◆ Exercise requirements:
Nothing but the exact lines from the one containing "or (d5, d2, d3);" through the last line of the records below belongs in your answer.

◆ Records for processing:
^^^^^^^^

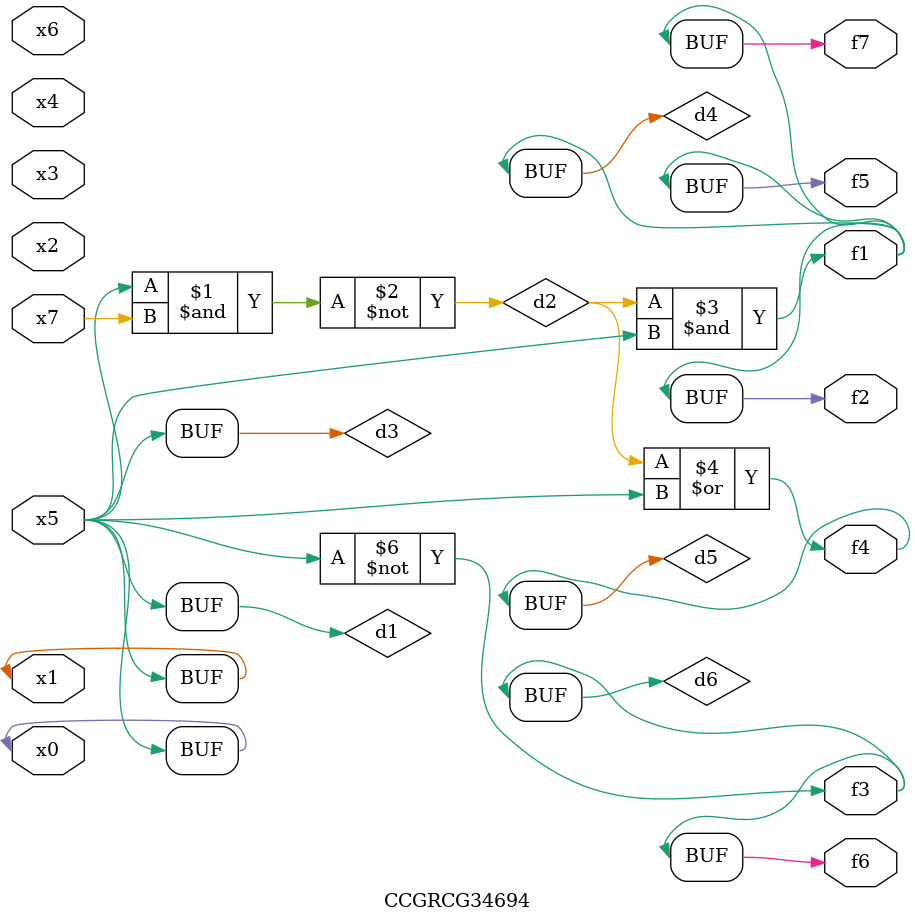
<source format=v>
module CCGRCG34694(
	input x0, x1, x2, x3, x4, x5, x6, x7,
	output f1, f2, f3, f4, f5, f6, f7
);

	wire d1, d2, d3, d4, d5, d6;

	buf (d1, x0, x5);
	nand (d2, x5, x7);
	buf (d3, x0, x1);
	and (d4, d2, d3);
	or (d5, d2, d3);
	nor (d6, d1, d3);
	assign f1 = d4;
	assign f2 = d4;
	assign f3 = d6;
	assign f4 = d5;
	assign f5 = d4;
	assign f6 = d6;
	assign f7 = d4;
endmodule

</source>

^^^^^^^^

◆ Written solution:
	or (d5, d2, d3);
	nor (d6, d1, d3);
	assign f1 = d4;
	assign f2 = d4;
	assign f3 = d6;
	assign f4 = d5;
	assign f5 = d4;
	assign f6 = d6;
	assign f7 = d4;
endmodule

</source>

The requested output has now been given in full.